Es geht nicht primär um die Menschen, sondern um das Gebäude. Im Vordergrund steht ein ökonomisches Interesse und nicht der Bedarf. Damit ist ein grundsätzliches Spannungsfeld unserer Arbeit beschrieben: Der tatsächliche Bedarf und die ökonomischen Eigeninteressen.

Wir dürfen nicht so tun, als gäbe es bei diesem Thema, dem Thema von Palliativ Care in der Behindertenhilfe, keine Eigeninteressen. Solange sich die singulären Einzelinteressen, egal um wessen Interessen es sich handelt, am Bedarf orientieren, ist dies in Ordnung.

Damit das nicht auseinanderdriftet, Eigeninteressen und Bedarf, braucht es eine Verbindung untereinander, ein Netzwerk.

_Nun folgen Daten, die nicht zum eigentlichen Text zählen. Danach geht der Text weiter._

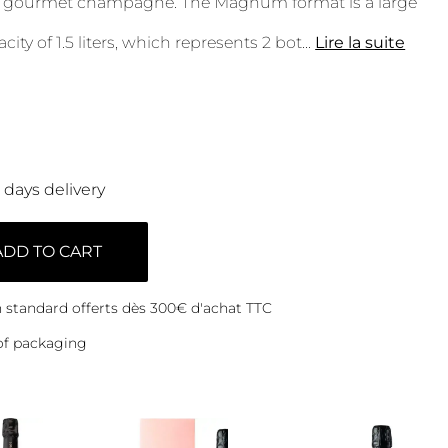
ed, gourmet champagne. The Magnum format is a large
city of 1.5 liters, which represents 2 bot
...
Lire la suite
0 days delivery
ADD TO CART
on standard offerts dès 300€ d'achat TTC
of packaging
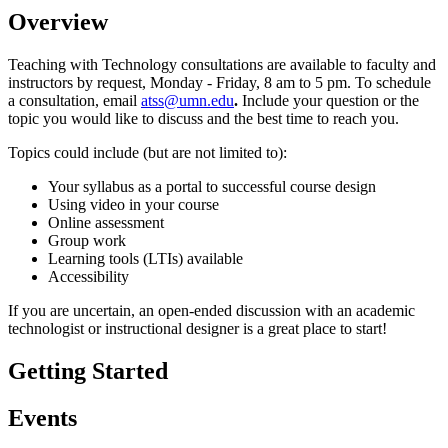
Overview
Teaching with Technology consultations are available to faculty and
instructors by request, Monday - Friday, 8 am to 5 pm. To schedule
a consultation, email
atss@umn.edu
.
Include your question or the
topic you would like to discuss and the best time to reach you.
Topics could include (but are not limited to):
Your syllabus as a portal to successful course design
Using video in your course
Online assessment
Group work
Learning tools (LTIs) available
Accessibility
If you are uncertain, an open-ended discussion with an academic
technologist or instructional designer is a great place to start!
Getting Started
Events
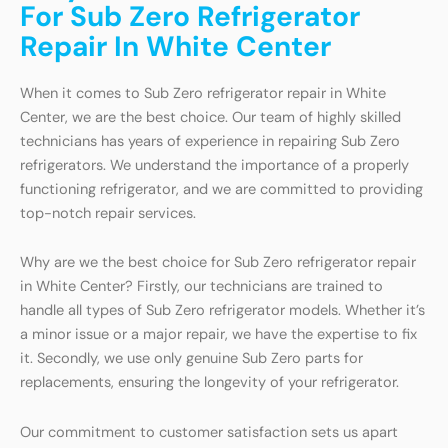
For Sub Zero Refrigerator
Repair In White Center
When it comes to Sub Zero refrigerator repair in White
Center, we are the best choice. Our team of highly skilled
technicians has years of experience in repairing Sub Zero
refrigerators. We understand the importance of a properly
functioning refrigerator, and we are committed to providing
top-notch repair services.
Why are we the best choice for Sub Zero refrigerator repair
in White Center? Firstly, our technicians are trained to
handle all types of Sub Zero refrigerator models. Whether it’s
a minor issue or a major repair, we have the expertise to fix
it. Secondly, we use only genuine Sub Zero parts for
replacements, ensuring the longevity of your refrigerator.
Our commitment to customer satisfaction sets us apart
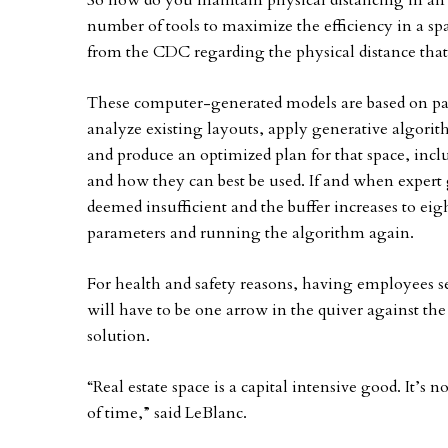
So how do you maintain physical distancing in an
number of tools to maximize the efficiency in a 
from the CDC regarding the physical distance that
These computer-generated models are based on par
analyze existing layouts, apply generative algorit
and produce an optimized plan for that space, incl
and how they can best be used. If and when expert 
deemed insufficient and the buffer increases to eig
parameters and running the algorithm again.
For health and safety reasons, having employees 
will have to be one arrow in the quiver against the
solution.
“Real estate space is a capital intensive good. It’s n
of time,” said LeBlanc.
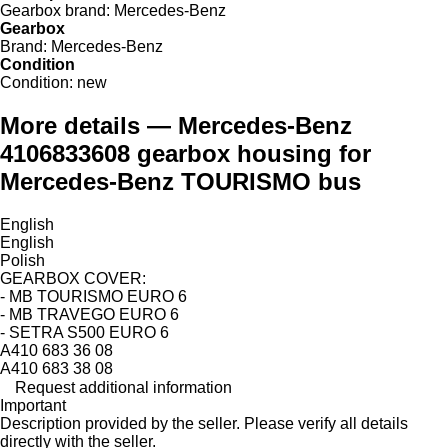
Gearbox brand:
Mercedes-Benz
Gearbox
Brand:
Mercedes-Benz
Condition
Condition:
new
More details — Mercedes-Benz
4106833608 gearbox housing for
Mercedes-Benz TOURISMO bus
English
English
Polish
GEARBOX COVER:
- MB TOURISMO EURO 6
- MB TRAVEGO EURO 6
- SETRA S500 EURO 6
A410 683 36 08
A410 683 38 08
Request additional information
Important
Description provided by the seller. Please verify all details
directly with the seller.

Wir können gemeinsam mehr erreichen als als Einzelne.

Und nicht zuletzt wäre eine Plattform gut, auf der Ideen und Konzepte ausgetauscht werden, wo man sich über Veröffentlichungen und Dokumente austauscht, auf Tagungen hinweist und dergleichen mehr.

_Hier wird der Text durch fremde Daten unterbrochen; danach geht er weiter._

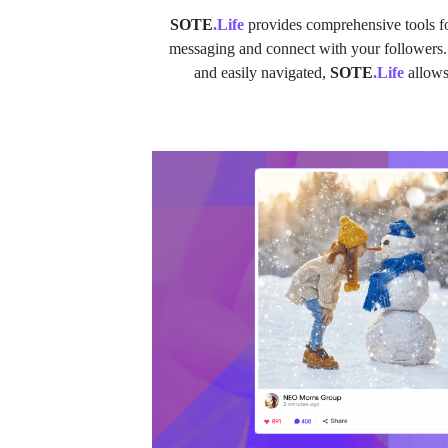
SOTE
.Life
provides comprehensive tools fo
messaging and connect with your followers. Bu
and easily navigated,
SOTE
.Life
allows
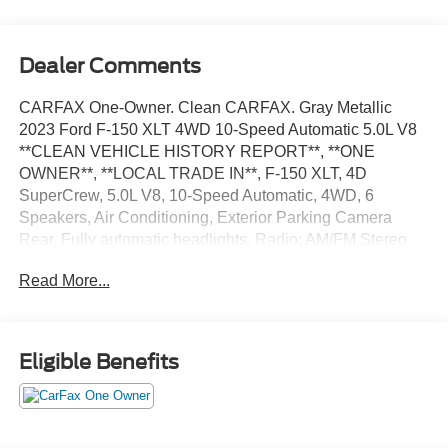
Dealer Comments
CARFAX One-Owner. Clean CARFAX. Gray Metallic
2023 Ford F-150 XLT 4WD 10-Speed Automatic 5.0L V8
**CLEAN VEHICLE HISTORY REPORT**, **ONE
OWNER**, **LOCAL TRADE IN**, F-150 XLT, 4D
SuperCrew, 5.0L V8, 10-Speed Automatic, 4WD, 6
Speakers, Air Conditioning, Exterior Parking Camera
Rear, Fully automatic headlights, Radio: AM/FM Stereo
w/6 Speakers, Security system, Speed control, Steering
Read More...
wheel mounted audio controls, SYNC 4, Traction control,
Wheels: 17 Silver Painted Aluminum.
We’re confident we have the right price for you, the right
Eligible Benefits
quality for you, the right level of trust for you and the
proper respect for how you want to purchase an
automobile. We pride ourselves on the best and fastest
way to get all the information you need to make well-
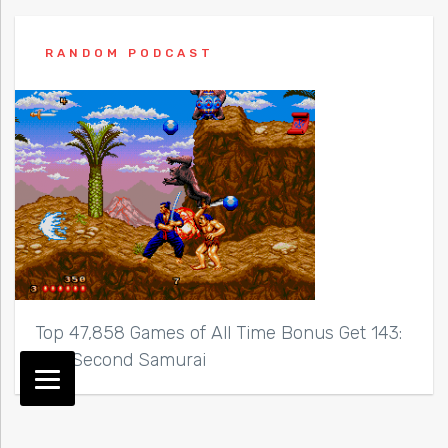
RANDOM PODCAST
Top 47,858 Games of All Time Bonus Get 143:
The Second Samurai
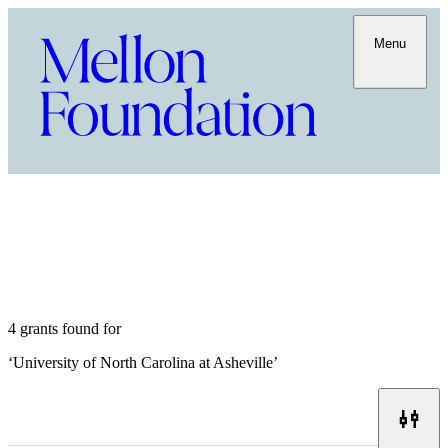
Menu
4 grants found for
‘
University of North Carolina at Asheville
’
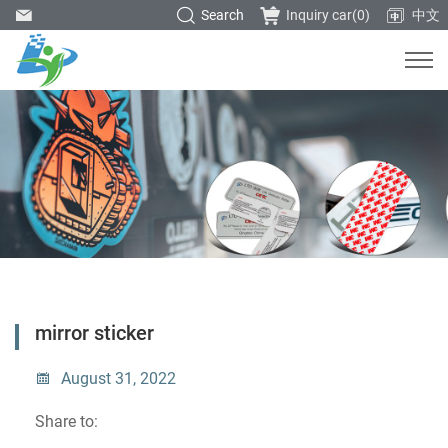
Search
Inquiry car(
0
)
中文
mirror sticker
August 31, 2022
Share to:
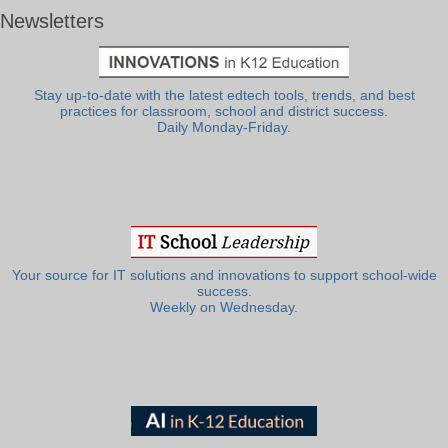
Newsletters
Stay up-to-date with the latest edtech tools, trends, and best
practices for classroom, school and district success.
Daily Monday-Friday.
Your source for IT solutions and innovations to support school-wide
success.
Weekly on Wednesday.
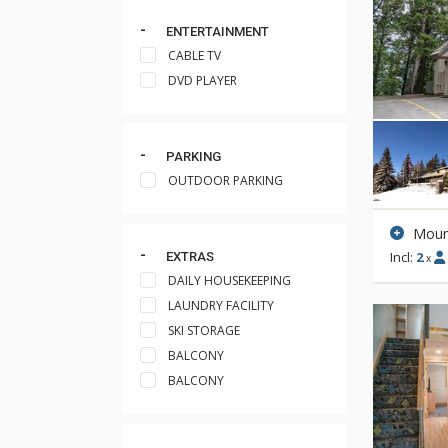
ENTERTAINMENT
CABLE TV
DVD PLAYER
PARKING
OUTDOOR PARKING
Moun
Incl:
2
EXTRAS
x
DAILY HOUSEKEEPING
LAUNDRY FACILITY
SKI STORAGE
BALCONY
BALCONY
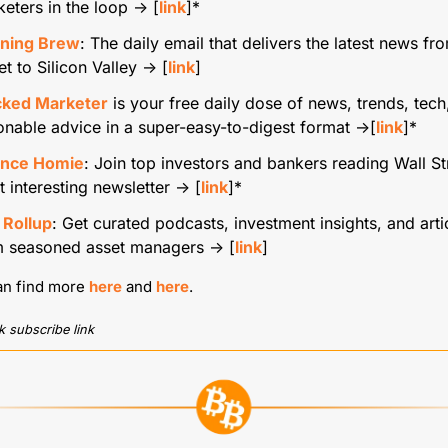
eters in the loop → [
link
]*
ning Brew
: The daily email that delivers the latest news fro
et to Silicon Valley → [
link
]
cked Marketer
 is your free daily dose of news, trends, tech,
onable advice in a super-easy-to-digest format →[
link
]*
ance Homie
: Join top investors and bankers reading Wall Str
 interesting newsletter → [
link
]*
 Rollup
: Get curated podcasts, investment insights, and artic
m seasoned asset managers → [
link
]
an find more 
here
 and 
here
.
ck subscribe link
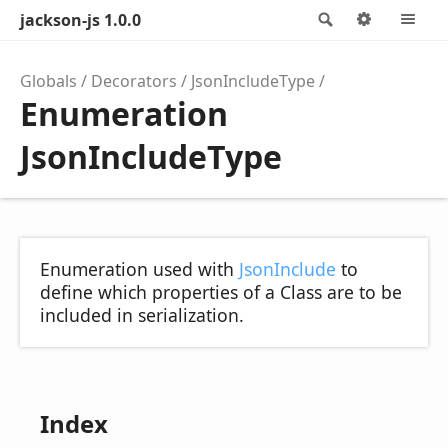
jackson-js 1.0.0
Search
Options
M
Globals
Decorators
JsonIncludeType
Enumeration
JsonIncludeType
Enumeration used with
JsonInclude
to
define which properties of a Class are to be
included in serialization.
Index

Weil das Thema zu wichtig ist, um es unter der Rubrik „gut, dass wir da mal drüber gesprochen haben“, abzubuchen, muss ihm sozusagen dauerhaft und unwiederbringlich „ins Leben“ geholfen werden. Was wäre dazu besser geeignet als Vernetzung?

Und, Last but not least, könnte sich ein solches Netzwerk auch stark machen für einheitliche Curricula für Fort- bzw. Weiterbildung. Es ist nicht schlecht, wenn jeder etwas macht, gut ist es aber erst, wenn es hierfür einheitliche Standards gibt.

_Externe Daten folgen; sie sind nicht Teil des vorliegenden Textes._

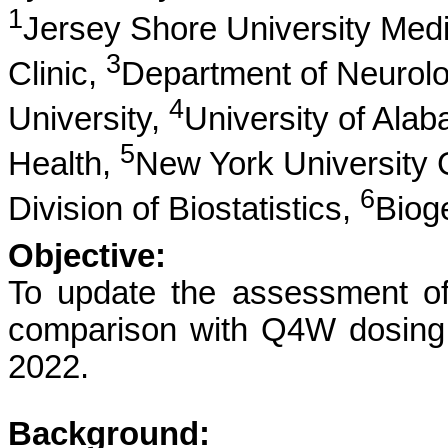
1
Jersey Shore University Med
3
Clinic,
Department of Neurol
4
University,
University of Ala
5
Health,
New York University 
6
Division of Biostatistics,
Biog
Objective:
To update the assessment of
comparison with Q4W dosing
2022.
Background:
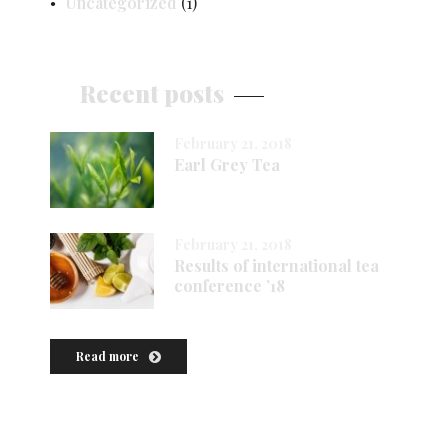
Uncategorized
(1)
Recent posts
February 21, 2018
Earl Grey Tea
February 21, 2018
Results of international tea
conference ’18
Read more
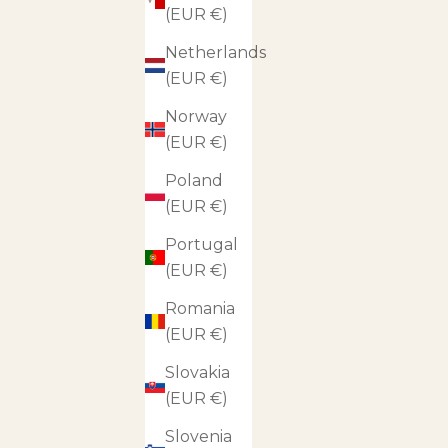
(EUR €)
Netherlands
(EUR €)
Norway
(EUR €)
Poland
(EUR €)
Portugal
(EUR €)
Romania
(EUR €)
Slovakia
(EUR €)
Slovenia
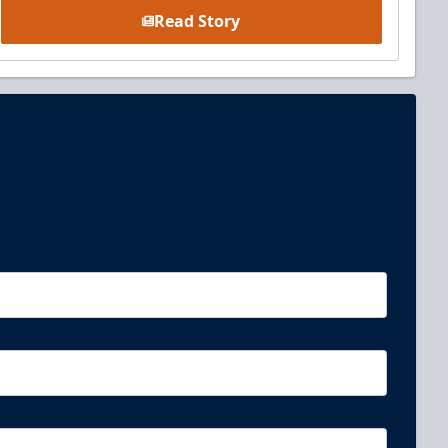
Read Story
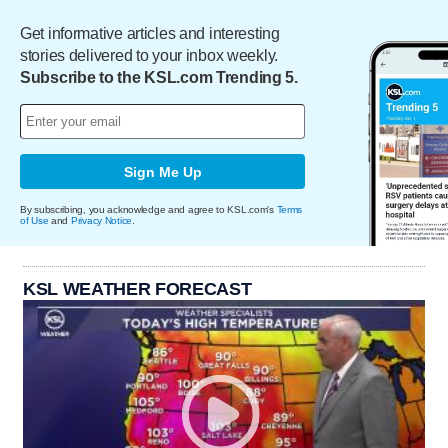
Get informative articles and interesting
stories delivered to your inbox weekly.
Subscribe to the KSL.com Trending 5.
Sign Me Up
By subscribing, you acknowledge and agree to KSL.com's
Terms
of Use
and
Privacy Notice
.
KSL WEATHER FORECAST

Meine Damen und Herren, im Bereich von Palliativ Care in der Behindertenhilfe stehen wir noch ganz am Anfang. Es gilt, auf den verschiedensten Ebenen tätig zu werden. Es wird sich nur etwas bewegen, wenn wir uns bewegen. Wir dürfen uns nicht entmutigen Lassen. „Geht nicht!“ gibt’s nicht.

Schließen möchte ich mit einer chinesischen Weisheit: „Der Mensch, der den Berg versetzte war derselbe, der anfing kleine Steine wegzutragen.“

Lassen Sie uns also diejenigen sein, die die kleinen Steine wegtragen. Am Ende wird es ein Berg sein, der versetzt wurde…


In diesem Sinne herzlichen Dank für Ihre Aufmerksamkeit


Gehalten am 20.06.2014 in Dresden im Rahmen des Fachtages zur Palliativen Versorgung von Menschen mit Behinderungen.